Thursday, December 10, 2015

The Need to Read

In one of the most quoted quotes about quotes and quoting, Charles Spurgeon once said, and I quote:  “Give yourself unto reading. The man who never reads will never be read; he who never quotes will never be quoted. He who will not use the thoughts of other men’s brains, proves that he has no brains of his own. You need to read.”

A later part of that same quote, less often quoted says this:  “We are quite persuaded that the very best way for you to be spending your leisure time, is to be either reading or praying. You may get much instruction from books which afterwards you may use as a true weapon in your Lord and Master’s service.
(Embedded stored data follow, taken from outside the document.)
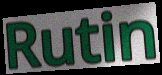
Rutin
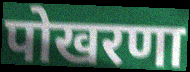
पोखरणा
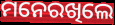
ମନେରଖିଲେ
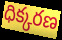
ధిక్కరణ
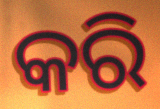
କରି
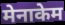
मेनाकेम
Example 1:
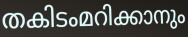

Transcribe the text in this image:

തകിടംമറിക്കാനും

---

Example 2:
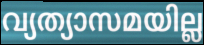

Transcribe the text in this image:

വ്യത്യാസമയില്ല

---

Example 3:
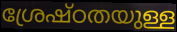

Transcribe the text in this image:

ശ്രേഷ്ഠതയുള്ള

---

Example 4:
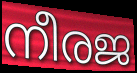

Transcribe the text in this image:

നീരജ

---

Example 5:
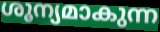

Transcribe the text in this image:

ശൂന്യമാകുന്ന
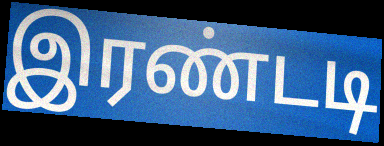
இரண்டடி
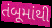
તંબૂમાંથી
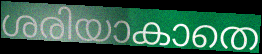
ശരിയാകാതെ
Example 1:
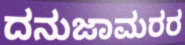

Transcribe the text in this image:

ದನುಜಾಮರರ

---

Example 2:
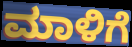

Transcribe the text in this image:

ಮಾಳಿಗೆ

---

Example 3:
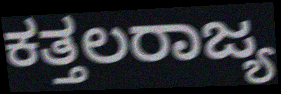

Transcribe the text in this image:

ಕತ್ತಲರಾಜ್ಯ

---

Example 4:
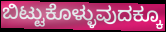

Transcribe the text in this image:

ಬಿಟ್ಟುಕೊಳ್ಳುವುದಕ್ಕೂ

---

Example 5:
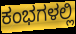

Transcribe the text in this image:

ಕಂಭಗಳಲ್ಲಿ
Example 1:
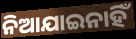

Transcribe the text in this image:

ନିଆଯାଇନାହିଁ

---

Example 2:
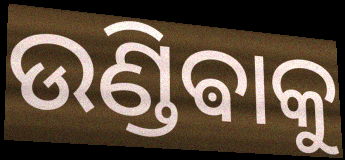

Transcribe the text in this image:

ଉଣ୍ଡିଵାକୁ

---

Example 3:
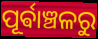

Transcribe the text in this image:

ପୂର୍ଵାଞ୍ଚଳରୁ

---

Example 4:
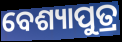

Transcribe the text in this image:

ବେଶ୍ୟାପୁତ୍ର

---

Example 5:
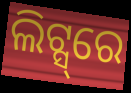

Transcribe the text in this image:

ଲିଟ୍ସ୍‌ରେ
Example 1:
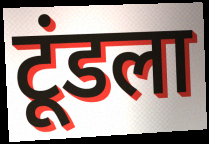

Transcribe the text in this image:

टूंडला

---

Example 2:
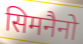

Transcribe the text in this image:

सिमनैनो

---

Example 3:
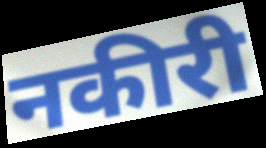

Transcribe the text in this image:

नकीरी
Paul cries, 'Bring the books' — join in the cry.”

Spurgeon was certainly one who practiced what he was preaching.  Here is a great little article with a few more quotes about reading from the Prince of Preachers.  It's not that long and worth time to check out, so click on over.

The reason I've been thinking about this is simply due to the fact that I've obviously not been posting here as often as I used to.  In fact, most of my posts have had something to say about how I haven't been posting.  Sense a trend?

And while there many reasons as to the lack of output here, I think the one major reason has to do with a lack of input.  Quite honestly, I'm just not reading as much as I used to.  I've had poor eyesight since I was just a little tot.  I started wearing contacts in high school out of self defense: I kept getting injured by the NASA-space-shuttle-thickness lenses in my glasses (this was of course in the days before these nice compressed lenses, but anyway).  My prescription is like -.750 in one eye and -.1050 in the other.  So reading has always been a bit of a chore, too much has always been a headache inducing strain.

A couple years back I was diagnosed with a degenerative condition in the already worse of the two eyes and some other issues with the other eye and....well, reading has become more and more difficult.  By the time I do the basic reading and studying for two sermons and a couple Bible studies each week, I'm pretty worn out.  Extra reading, for-fun reading has become less and less.  Large print texts and those I can get on my Kindle (so I can enlarge the font) are helpful, but still.

Anyway, this isn't just to whine about my eye problems.  They are minor compared to a lot of other folks, and nothing compared to the things some endure.  But the point is that this has curbed my reading.  And I think, as a direct result, my writing has been curbed as well.  Less intake means less output.

Reading is indeed so very important.  It stimulates the brain, gets those thought processes flowing; not only giving you information, but helping you to think in general.  There is indeed a reason the apostle Paul was asking for his books.  And while I would certainly promote reading “good” books, books on theology and history and the like, reading just for fun is important as well.  (Here is a good article from one of my daughters' favorite writers about the importance of reading fiction, libraries, etc.

So, I'm going to make a concerted effort to crack a few more books and stop whining about how “hard” it is.  I know I need to stimulate those brain cells with more than just coffee (though coffee is....well, if you've read here before, you know how I feel about coffee!).  Hopefully, that will increase the almost-useful output in this space, but more importantly, will give me a few more weapons to use in my Master's service.  I strongly encourage you to do the same.  

If you're looking for some help in knowing what to read, this is a great time of year because so many folks are doing their "best of the year" book lists and so on.  Here are just a couple of examples: 
So get out there and pick up a book.  You need to read!